My father-in-law had this awareness as well. At the age of thirty-two, within three weeks of being diagnosed with multiple sclerosis, he was in a wheelchair. For the last seventeen years of his life, he lived with the disease gradually stripping him of his capacity to do simple daily routines that many of us take for granted. He taught me much about living with a deeply rooted faith in the goodness of God in the midst of his suffering, all the while being acutely aware that he did not have enough resources, in and of himself, to conquer multiple sclerosis.
I have a grandfather who was a lifelong entrepreneur who went broke three different times in his life, another family member who's battled depression since he was a small child, a dear friend who has been an alcoholic for more than thirty years and is celebrating four years of sobriety.
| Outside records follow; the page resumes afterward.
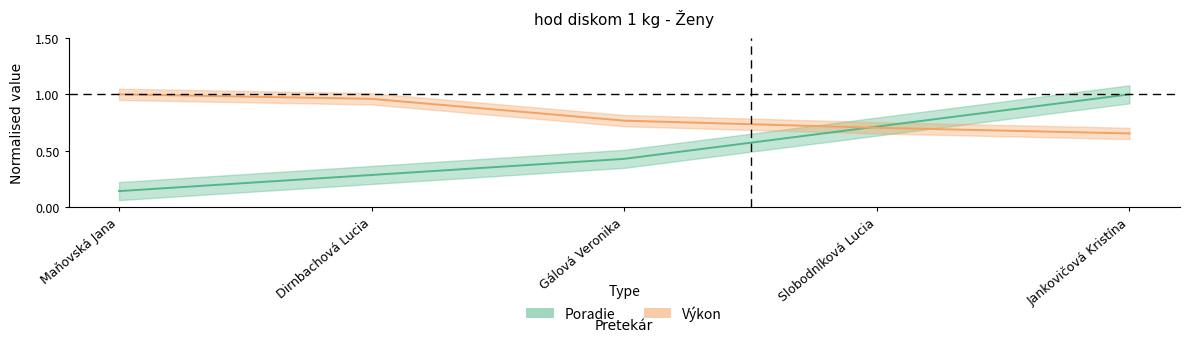

After their last crossing, which series has the higher values: Výkon or Poradie?

Poradie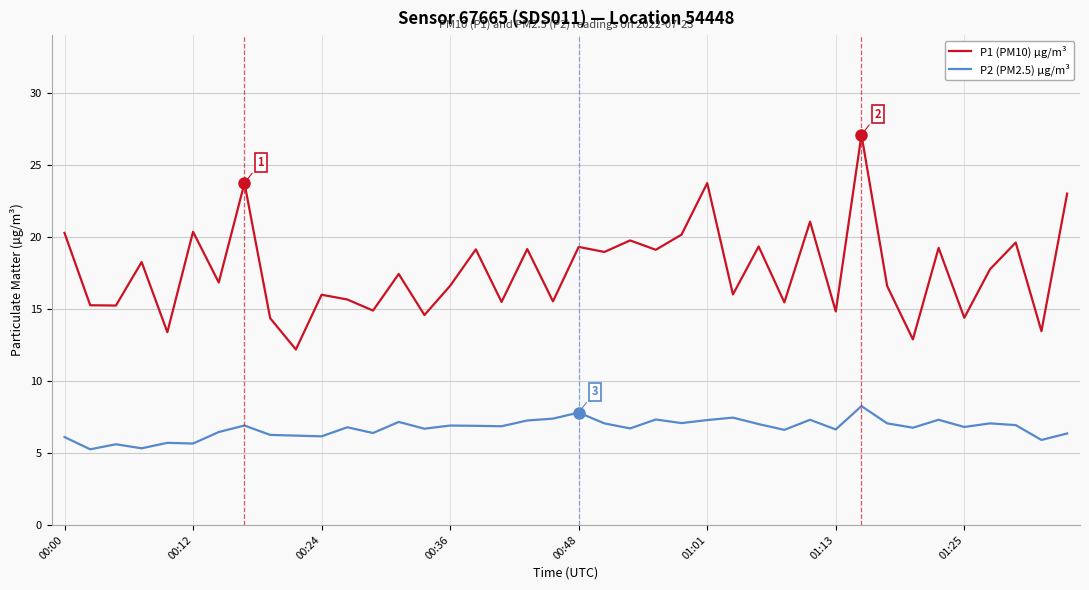

Which series has the largest range (max minus min)?

P1 (PM10) µg/m³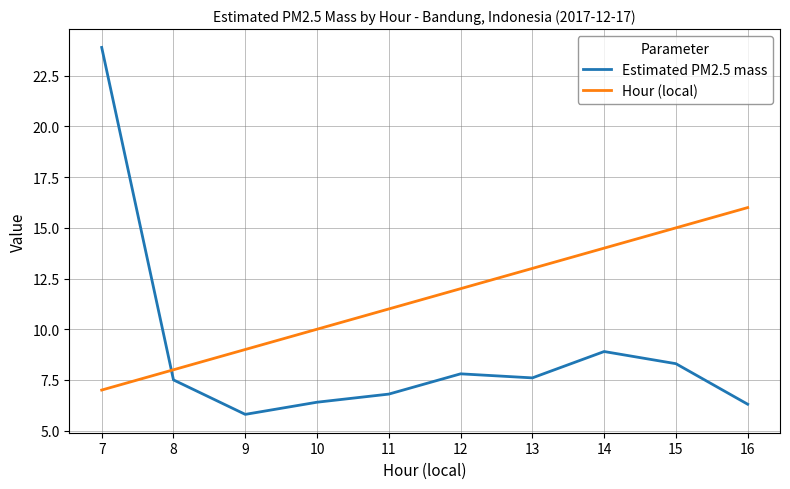

True or false: Hour (local) and Estimated PM2.5 mass intersect in this chart.

True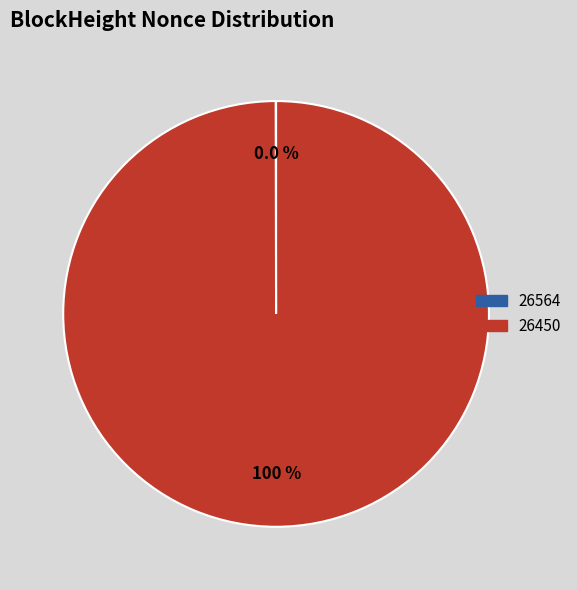

Is there a majority slice in this chart?

Yes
And then, of course, there is my own reflection in the mirror every morning.
Sooner or later, we face brokenness in our lives and world that far exceeds the resources we have, in and of ourselves, to address and repair the brokenness. It could be a struggle with an illness, depression or addiction of some kind; a financial disaster; or the end of a relationship. All kinds of life experiences can usher us into a profound awareness of our own bankruptcy—be it physical, mental, financial, emotional, or spiritual. Few things are more disheartening than the realization that we don't have "what it takes" to make ourselves (or ones we love) whole; or to meet a challenge; fulfill an obligation; live up to a standard. The writer of Proverbs had something to say about the crippling weight of a broken spirit: "The human spirit can endure in sickness, / but a crushed spirit who can bear?" (Proverbs 18:14, emphasis added).